EXCERPT TO READ |
What I am thinking is finding a fertile wild species with drought/heat tolerance and with fewer than 5 seeds per banana, to cross with a tetraploid. Does this make any sense, or is my thinking flawed?
Thanks in advance for your reply.
I am currently growing out a few different Fe'i cultivars for distribution to hobby growers in Hawaii and members here. Some Fe'i do produce seeds, but close to nothing is known about their viability and true-to-typeness. I highly doubt you will be able to find Fe'i seeds for sale anywhere.

Bananas are a particularly difficult plant to traditionally breed, inherent in the fact you are trying to produce seeds from a plant that does not want to do so, and from those seeds produce a plant that wont want to form seeds either. It is possible, but what is generally required is lots and lots of plants, lots and lots of trials, and lots and lots of patience. It can be done by the home grower, but when you look at the amount of work breeding stations put into producing just a handful of new varieties over decades of work, you may begin to appreciate the difficulty of the work in a sense.

DATA UNDER STUDY |
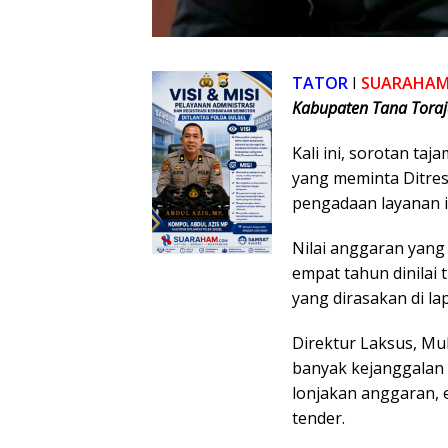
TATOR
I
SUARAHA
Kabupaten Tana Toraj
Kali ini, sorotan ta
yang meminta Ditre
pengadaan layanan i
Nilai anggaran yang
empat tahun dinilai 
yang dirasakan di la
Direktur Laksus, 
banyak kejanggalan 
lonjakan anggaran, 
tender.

TASK ITEM | Revise the banana breeding text by reproducing everything from "What I am thinking" down to "for your reply.", changing "tetraploid" to "diploid".

RESULT FOR THIS TASK |
What I am thinking is finding a fertile wild species with drought/heat tolerance and with fewer than 5 seeds per banana, to cross with a diploid. Does this make any sense, or is my thinking flawed?
Thanks in advance for your reply.